Baseline information on access, usage and quality of available financial services
This report provides a comprehensive picture of access and usage of financial services in Vanuatu from a consumer perspective, garnering insights into the financial needs of Ni-Vanuatu as well as establishing baseline information on access, usage and quality of the financial services currently available. According to the nationally representative survey conducted in June 2016, ni-Vanuatu adults more likely to be financially excluded are low-income earners, women, those who earn income from agriculture and those from rural areas.
The Vanuatu survey shows that although the majority of adults in Vanuatu earn income from agriculture, most are likely to be unbanked. This factor could contribute to the low levels of formal account ownership and policy makers seeking to increase account ownership among agricultural workers should address barriers such as lack of identification, distance to access points, preference for cash, and the perceived cost of setting up formal account. The results showed that women are less likely to have a formal bank account, but are more financially active than men.

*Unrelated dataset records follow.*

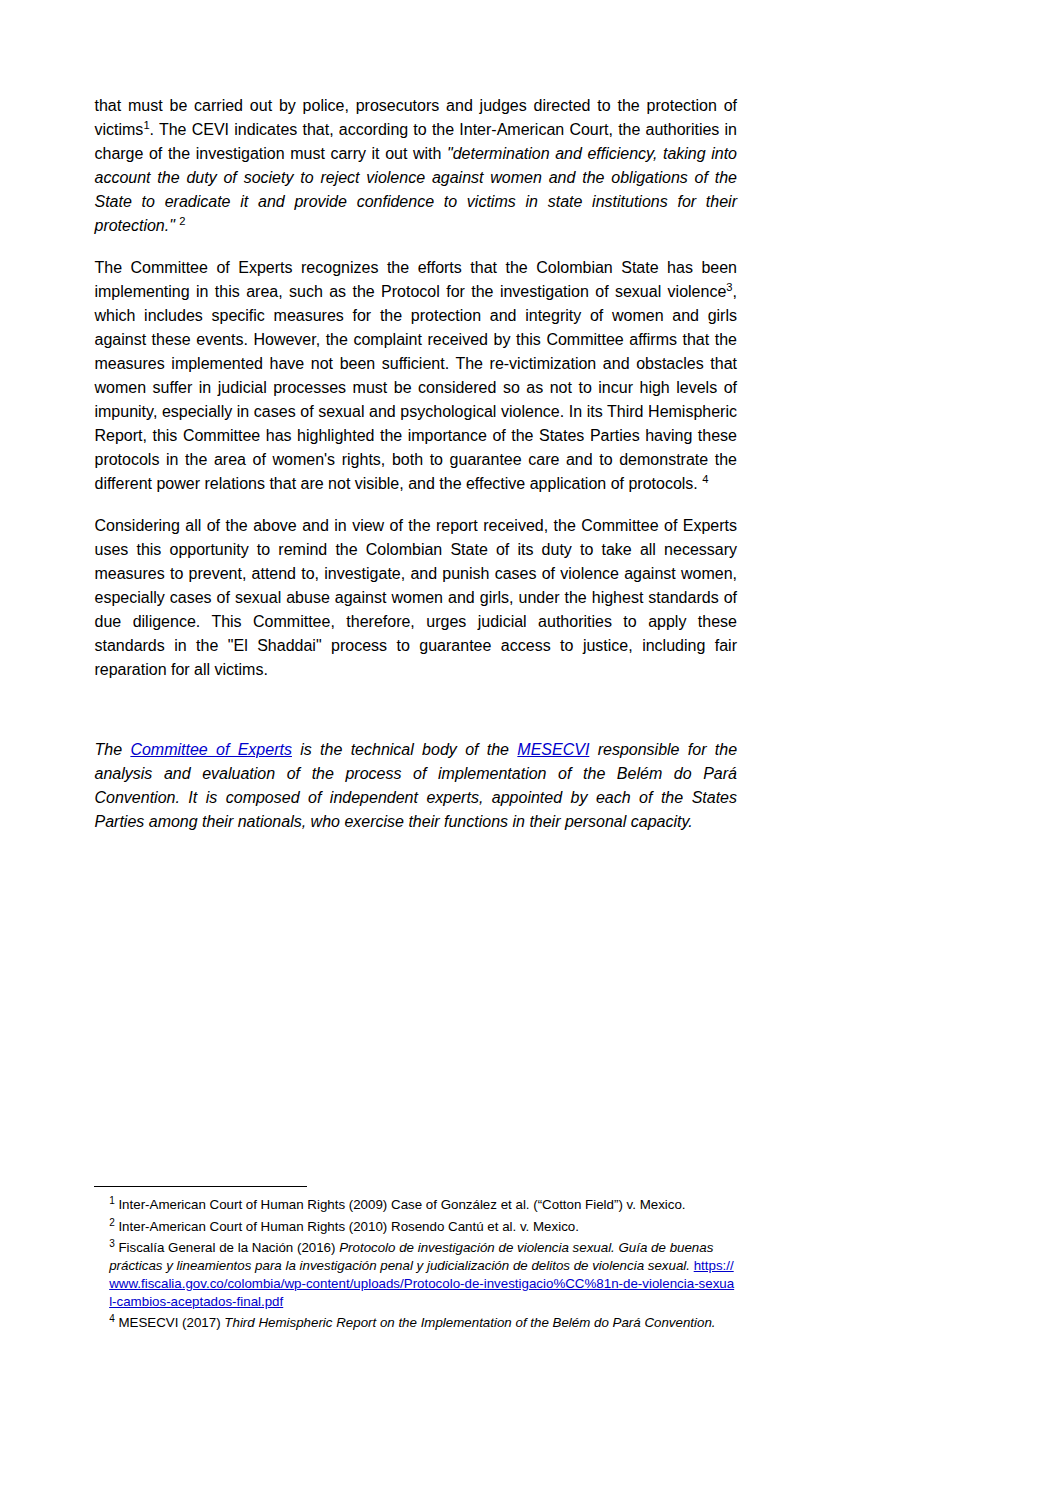that must be carried out by police, prosecutors and judges directed to the protection of victims1. The CEVI indicates that, according to the Inter-American Court, the authorities in charge of the investigation must carry it out with "determination and efficiency, taking into account the duty of society to reject violence against women and the obligations of the State to eradicate it and provide confidence to victims in state institutions for their protection." 2
The Committee of Experts recognizes the efforts that the Colombian State has been implementing in this area, such as the Protocol for the investigation of sexual violence3, which includes specific measures for the protection and integrity of women and girls against these events. However, the complaint received by this Committee affirms that the measures implemented have not been sufficient. The re-victimization and obstacles that women suffer in judicial processes must be considered so as not to incur high levels of impunity, especially in cases of sexual and psychological violence. In its Third Hemispheric Report, this Committee has highlighted the importance of the States Parties having these protocols in the area of women's rights, both to guarantee care and to demonstrate the different power relations that are not visible, and the effective application of protocols. 4
Considering all of the above and in view of the report received, the Committee of Experts uses this opportunity to remind the Colombian State of its duty to take all necessary measures to prevent, attend to, investigate, and punish cases of violence against women, especially cases of sexual abuse against women and girls, under the highest standards of due diligence. This Committee, therefore, urges judicial authorities to apply these standards in the "El Shaddai" process to guarantee access to justice, including fair reparation for all victims.
The Committee of Experts is the technical body of the MESECVI responsible for the analysis and evaluation of the process of implementation of the Belém do Pará Convention. It is composed of independent experts, appointed by each of the States Parties among their nationals, who exercise their functions in their personal capacity.
1 Inter-American Court of Human Rights (2009) Case of González et al. (“Cotton Field”) v. Mexico.
2 Inter-American Court of Human Rights (2010) Rosendo Cantú et al. v. Mexico.
3 Fiscalía General de la Nación (2016) Protocolo de investigación de violencia sexual. Guía de buenas prácticas y lineamientos para la investigación penal y judicialización de delitos de violencia sexual. https://www.fiscalia.gov.co/colombia/wp-content/uploads/Protocolo-de-investigacio%CC%81n-de-violencia-sexual-cambios-aceptados-final.pdf
4 MESECVI (2017) Third Hemispheric Report on the Implementation of the Belém do Pará Convention.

It shows that savings, credit and remittances are deployed for different purposes in Vanuatu, a finding that can be put to useful purpose in the design and marketing of products.
Furthermore, 80% of adults use informal savings and credit instruments throughout Vanuatu such as informal credit or savings instrument in the past 12 months. This in itself shows a potential gap that are being met by informal instruments due to issues to do with convenience and flexibility of savings. Finally, a large percentage of the banked adults are not transacting which underpins the problem of equating access and usage.